[Opening Supplied text section]

General characteristics
- Displacement: 12,450 tons (full load)
- Length: 455 ft 0 in (138.68 m)
- Beam: 62 ft 0 in (18.90 m)
- Draught: 24 ft 0 in (7.32 m)
- Speed: 19 knots
- Capacity: 150,000 cu. ft, 2,900 tons
- Complement: 56 Officers 480 Enlisted
- Armament: one 5 in (130 mm) gun mount,; twelve 40 mm gun mounts,; ten 20 mm gun mounts;

= USS Oconto =

Attack transport ship in United States Navy

USS Oconto (APA-187) was a Haskell-class attack transport acquired by the U.S. Navy during World War II for the task of transporting troops to and from combat areas.

== World War II service ==

Oconto (APA–187), formerly MCV Hull 655, was laid down under a United States Maritime Commission contract 5 April 1944 by Kaiser Shipbuilding Corporation, Vancouver, Washington; launched 20 June 1944; sponsored by Mrs. J. Wallace Neighbor; acquired by the Navy 2 September 1944; and commissioned the same day.

=== Landing troops and their equipment in the Philippines ===

After fitting out and shakedown off the U.S. West Coast, Oconto loaded mail and troops in San Francisco, and sailed 27 October 1944 for New Guinea, arriving Oro Bay 14 November. Several days later she left for Nouméa, New Caledonia, where she remained for a month prior to conducting amphibious exercises off Guadalcanal in preparation for the Lingayen Gulf landings on Luzon. Oconto departed Manus 2 January 1945 and, after sailing the length of the Philippines, offloaded troops and cargo for two days beginning the 11th. Returning south, the transport again loaded troops, at Biak, Netherlands East Indies, and landed them on Mindoro. Retiring to Leyte Gulf 12 February, she prepared the following six weeks for her next objective: Okinawa.

=== End-of-war operations ===

This landing proved to be the most trying yet for Oconto. During her time off the beach from 1 to 4 April, there were numerous air raids, as she downed her first kamikaze and assisted in splashing a second. A respite in order, Oconto sailed to Seattle, Washington, for three weeks of general repairs and liberty. She left again 21 May, steaming via San Francisco, Oahu, and other islands for Saipan, where she embarked reinforcements for Okinawa. Stopping briefly at Ulithi, she arrived off Okinawa 24 July and spent the next 10 days unloading troops and cargo, dodging Japanese air attacks, and weathering a typhoon.

[Closing Supplied text section]
[Opening Entries supplied section]

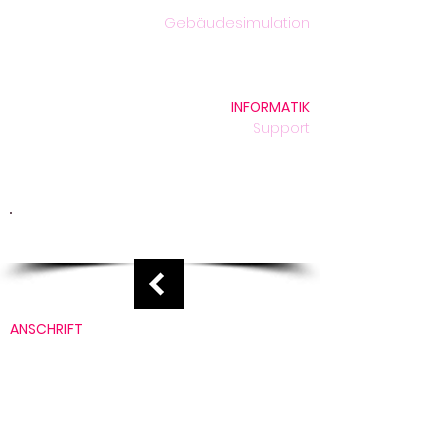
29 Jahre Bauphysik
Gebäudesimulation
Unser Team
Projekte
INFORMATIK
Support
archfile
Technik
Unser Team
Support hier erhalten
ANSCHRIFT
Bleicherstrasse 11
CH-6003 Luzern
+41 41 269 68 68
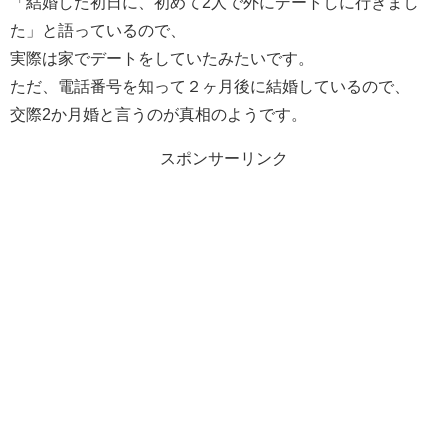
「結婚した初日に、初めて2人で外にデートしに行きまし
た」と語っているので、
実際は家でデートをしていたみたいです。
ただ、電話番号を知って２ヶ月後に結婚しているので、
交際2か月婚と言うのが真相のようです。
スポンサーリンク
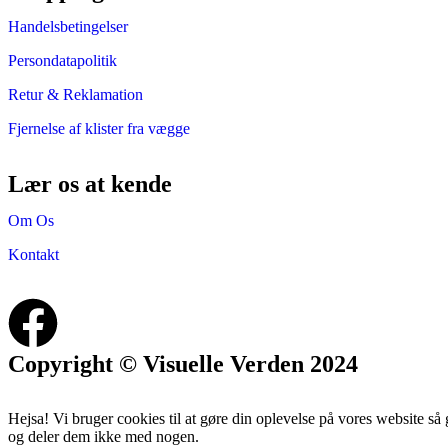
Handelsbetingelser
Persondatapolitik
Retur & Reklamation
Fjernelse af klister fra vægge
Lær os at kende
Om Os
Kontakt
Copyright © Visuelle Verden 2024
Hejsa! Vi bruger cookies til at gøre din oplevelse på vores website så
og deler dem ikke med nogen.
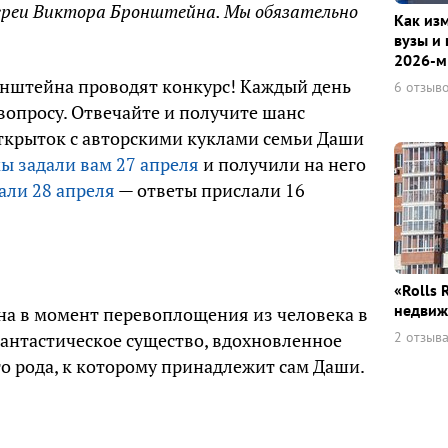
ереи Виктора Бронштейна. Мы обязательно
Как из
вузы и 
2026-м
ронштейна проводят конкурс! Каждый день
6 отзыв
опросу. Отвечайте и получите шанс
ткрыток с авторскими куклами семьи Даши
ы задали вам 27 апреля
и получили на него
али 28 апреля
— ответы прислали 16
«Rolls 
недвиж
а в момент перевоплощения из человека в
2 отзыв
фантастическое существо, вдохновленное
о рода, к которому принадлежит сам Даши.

[Closing Entries supplied section]

• Task item
Carry the account of USS Oconto forward from where it stops. The items have nothing to do with what is asked here.

• Response
=== "Mopping up" operations ===

Departing for the U.S. West Coast on 6 August, Oconto’s eastward progress stopped at Ulithi as rumors of a Japanese surrender increased. She returned to the Philippines, loaded occupation units, and sailed for Japan, arriving at Yokohama on 8 September. After transporting over a thousand liberated prisoners of war to Manila on the first leg of their journey home, Oconto returned to Japan, then made one supply run to Taku, China, before entering Manila Bay for the last time 8 November. A load of Seabees was transported from Manila to Guam, and Oconto proceeded to Okinawa to pick up her first homeward bound passengers in eight months. She made one more “magic-carpet” voyage, leaving the U.S. West Coast for Guam on 11 January 1946.

== Post-war decommissioning ==

Oconto returned to San Francisco, then sailed to Norfolk, Virginia, arriving 20 March. Decommissioning 22 May, she was turned over to the War Shipping Administration 31 May and struck from the Navy List 19 June 1946. Oconto was berthed in the James River, Virginia, as part of the National Defense Reserve Fleet. She was sold for scrapping on 7 May 1974 to Luria Bros. & Co.. She was delivered on 15 Aug 1974.

== Military awards and honors ==

Oconto earned 1 battle star for World War II service.